2. The existing international architecture seems outdated. The EU and the US will need to sit down and take each other’s concerns more seriously on how best institutions can meeting current challenges. This will require the EU to leave its institutionalist comfort zone and the Trump Administration to shore up its commitment to multilateralism.
3. Terrorism is an issue in which there are mutual interests in cooperation. It might be good to set out some rules on intelligence sharing and use the issue as a trust-building exercise.
4. Future meetings need to be better prepared with expectations clarified before leaders meet. Both sides need to do some more homework. The tactics such as power handshakes, eye contact, and other snubs only show poor leadership.
5. POTUS needs to be better prepared. The fact that he was completely unaware of EU institutional arrangements, e.g. that Germany cannot renegotiate trade deals as it is an EU competence, shows unprofessional preparation by the State Department and Trump’s advisors.
6. The EU needs to get its own affairs in order. Its global aspirations are somewhat dampened by its own poor leadership. It must make BREXIT a success, deal with the refugee crisis and should consider reigning in the power of the Commission which is out of touch with modern democratic understanding.

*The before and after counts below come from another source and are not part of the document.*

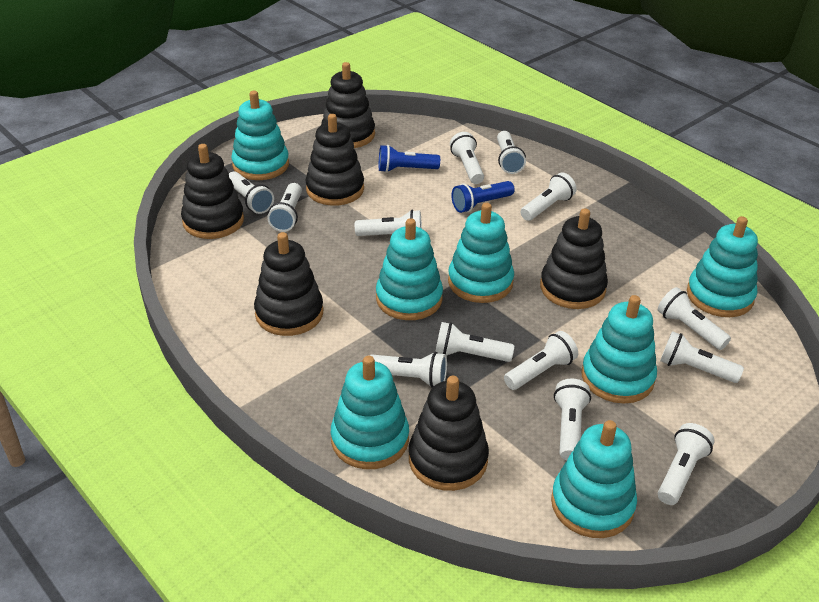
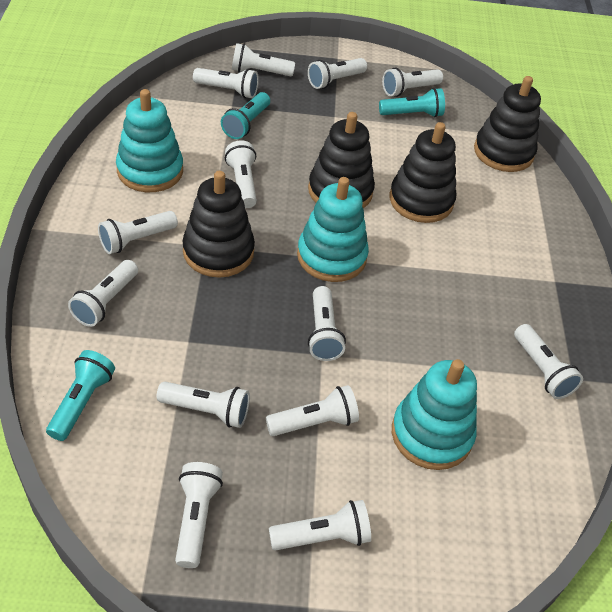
black stacking toy: [181,144,244,239] [254,232,323,336] [306,114,364,206] [321,62,375,148] [409,376,489,491] [540,208,608,309] = 6 -> [183,171,255,278] [308,112,375,208] [389,122,456,223] [474,76,541,172] = 4
blue flashlight: [379,145,440,173] [451,181,515,213] = 2 -> none = 0
turquoise flashlight: none = 0 -> [46,350,115,441] [221,92,270,139] [379,88,445,117] = 3
turquoise stacking toy: [231,91,289,180] [331,356,409,469] [376,218,443,320] [448,203,514,303] [551,420,637,538] [582,295,657,404] [687,216,758,317] = 7 -> [116,89,183,192] [297,177,369,282] [392,359,477,470] = 3

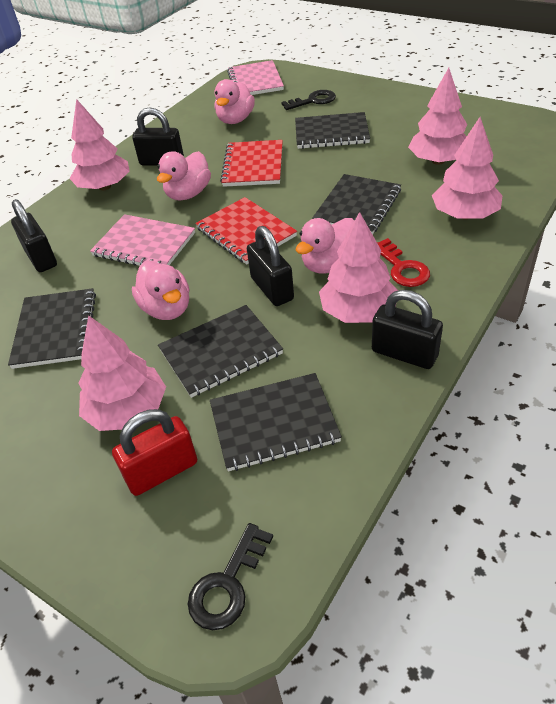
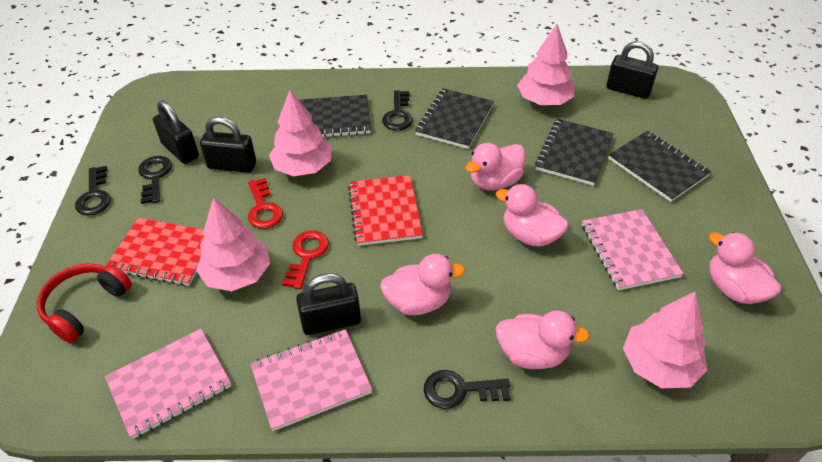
black key: [188,523,273,630] [281,90,336,110] = 2 -> [75,166,111,215] [138,156,172,204] [382,91,413,131] [424,370,511,409] = 4
black notebook: [8,288,96,369] [158,305,283,398] [210,373,342,471] [295,112,370,149] [312,174,401,235] = 5 -> [299,95,371,138] [415,88,494,149] [535,119,614,186] [608,131,711,202] = 4
pink duck: [132,261,189,320] [157,151,211,201] [214,79,255,124] [296,218,354,274] = 4 -> [380,254,465,316] [465,143,526,190] [496,184,569,247] [496,311,590,369] [709,232,781,304] = 5
pink notebook: [90,214,195,266] [227,60,284,95] = 2 -> [105,329,231,439] [250,329,372,431] [582,209,684,290] = 3
pink tree: [70,99,130,190] [79,315,166,431] [319,212,398,323] [408,68,467,165] [432,117,503,219] = 5 -> [196,198,270,291] [269,90,332,176] [517,24,575,105] [623,292,707,388] = 4
red headphones: none = 0 -> [36,263,132,343] = 1
red key: [377,238,430,287] = 1 -> [248,178,283,229] [282,230,329,289] = 2
red padlock: [112,409,197,496] = 1 -> none = 0

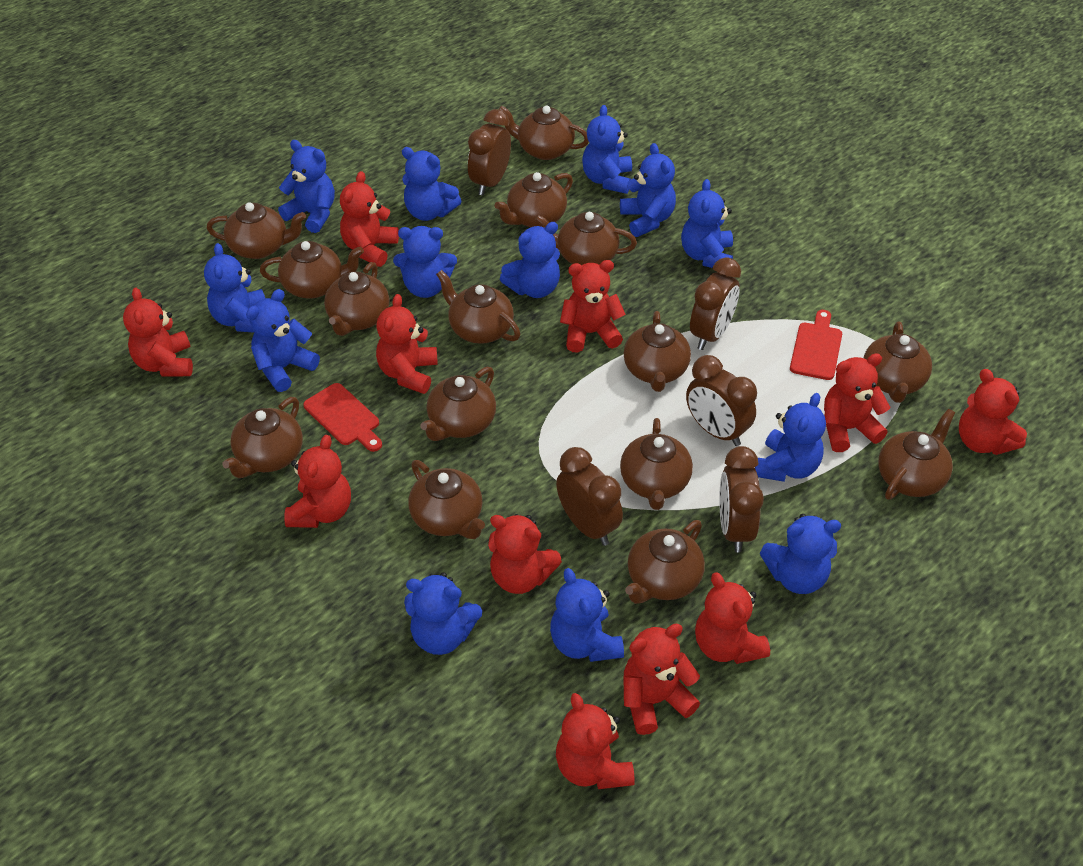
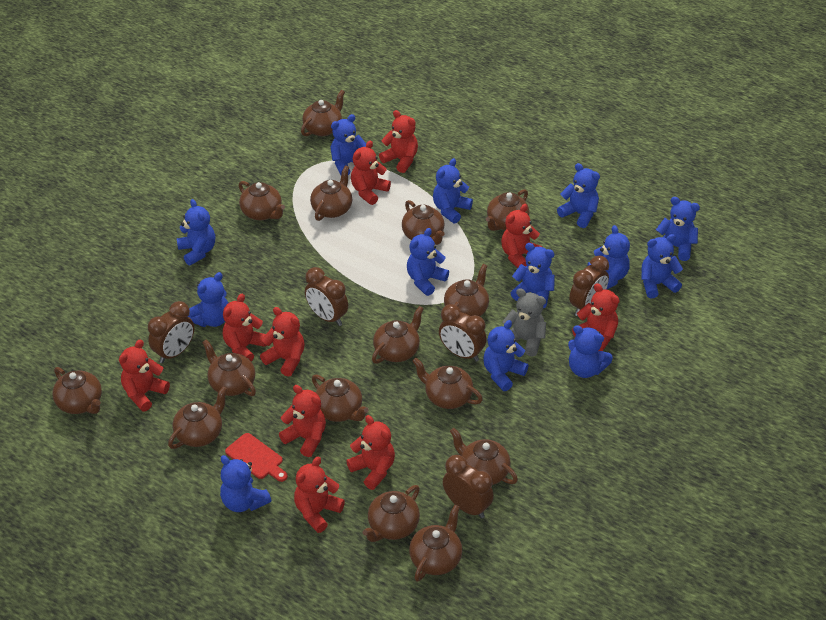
grey teddy bear: none = 0 -> [503,288,546,356] = 1
red cutting board: [303,383,382,452] [790,310,842,380] = 2 -> [225,433,288,482] = 1
red teddy bear: [123,288,193,376] [284,435,351,528] [340,171,399,267] [376,294,438,394] [488,514,562,594] [556,693,635,789] [560,260,626,353] [623,624,700,735] [695,572,770,664] [824,353,890,452] [959,369,1027,455] = 11 -> [119,339,170,412] [223,294,266,362] [260,307,305,377] [279,385,326,457] [294,457,345,533] [346,415,395,490] [351,140,391,205] [379,110,418,173] [501,204,542,268] [572,283,620,351] = 10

All of this must also be done without US assistance.
7. Lastly, the elephant in the room was the role of Russia in the international community. While not present, Russia’s relationship vis-à-vis the US and EU will be important in rebalancing the international community.
Europeans can rest assured that in a real crisis, it can rely on the US. However, the US has signaled that it is going through a difficult social and economic period in its history and that maybe, just maybe, for a while, the US will need the EU not only to carry its own weight but shoulder a little more for a while. Whether that signals the end of American hegemony or only a brief period of US isolationism will depend on how the rest of the world reacts to the current US situation. Either way, the fight to destroy terrorism and other global problem will not go away. Therefore, there will be other opportunities for the US and EU to reset the relationship and hopefully rediscover each other.
As a good friend always says, “it’s about clarity of purpose and quality of relationships”. The US and the EU can use a little of both.